Statistics begins with a basic problem: you have a collection of numbers — test scores, temperatures, incomes, reaction times — and you need to communicate something useful about that collection without listing every value. Descriptive statistics are the vocabulary for this compression. The goal is to capture the most important features of a distribution using just a few numbers: where is the center, how spread out are the values, and what shape does the distribution take?

Measures of center answer "what's a typical value?" The mean (average) is the sum of all values divided by the count — it balances the distribution like a fulcrum, in the sense that the signed deviations above and below it sum to zero. The median is the middle value when all observations are sorted; exactly half the data falls above it and half below. The mode is the most frequently occurring value, most useful for categorical data or discrete distributions with a clear peak. For symmetric, bell-shaped data these three coincide. For skewed data they diverge: if a few very high incomes pull the mean rightward while most people earn modest amounts, the median is a more representative "typical" income. The choice of center measure depends on whether you want sensitivity to extreme values (mean) or resistance to them (median).

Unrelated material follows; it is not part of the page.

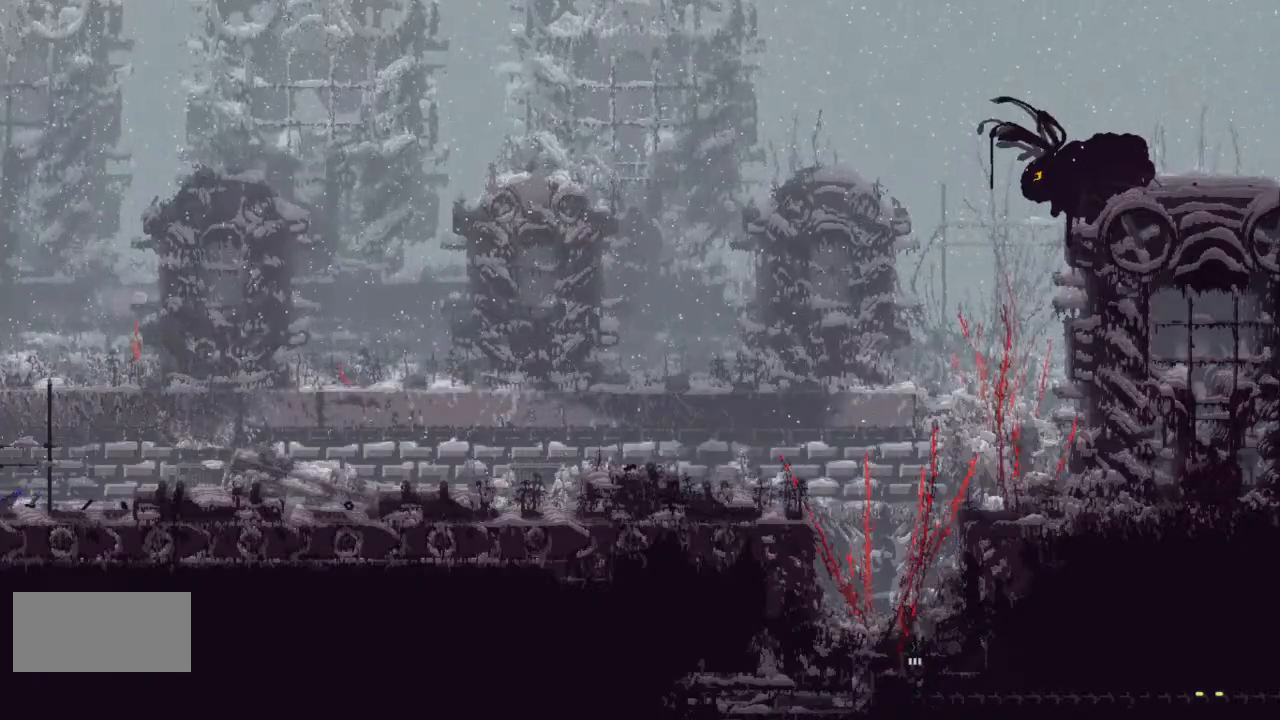
{"keys": ["down"], "events": []}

Measures of spread answer "how variable are the values?" The range (max minus min) is intuitive but highly sensitive to outliers — one extreme value can make a tight dataset look wildly dispersed. The variance averages the squared deviations from the mean: s² = Σ(xᵢ − x̄)² / (n − 1). Squaring ensures positive and negative deviations don't cancel, and also amplifies large deviations, making variance sensitive to outliers too. The standard deviation s is the square root of variance, restoring the original units and making it interpretable: a dataset with mean 50 and standard deviation 5 has most observations clustered near the mean, while one with standard deviation 20 is far more dispersed. The division by n − 1 (rather than n) produces an unbiased estimator of the population variance — a correction for the fact that using the sample mean x̄ slightly underestimates the true spread.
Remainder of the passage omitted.